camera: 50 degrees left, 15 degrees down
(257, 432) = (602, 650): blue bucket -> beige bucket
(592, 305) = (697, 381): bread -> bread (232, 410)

━━━━━━━━━━━━━━━━

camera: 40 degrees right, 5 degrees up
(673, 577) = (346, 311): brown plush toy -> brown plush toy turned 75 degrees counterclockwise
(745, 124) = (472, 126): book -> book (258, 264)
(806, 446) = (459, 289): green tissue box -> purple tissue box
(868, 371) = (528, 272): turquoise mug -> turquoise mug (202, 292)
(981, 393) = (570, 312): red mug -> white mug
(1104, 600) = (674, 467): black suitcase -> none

━━━━━━━━━━━━━━━━

**How to complete this task**: Word for word, restate the lines above from the line containing "(745, 124) = (472, 126): book" through the line containing "(1104, 600) = (674, 467): black", with both included and nothing else.

**Answer box**:
(745, 124) = (472, 126): book -> book (258, 264)
(806, 446) = (459, 289): green tissue box -> purple tissue box
(868, 371) = (528, 272): turquoise mug -> turquoise mug (202, 292)
(981, 393) = (570, 312): red mug -> white mug
(1104, 600) = (674, 467): black suitcase -> none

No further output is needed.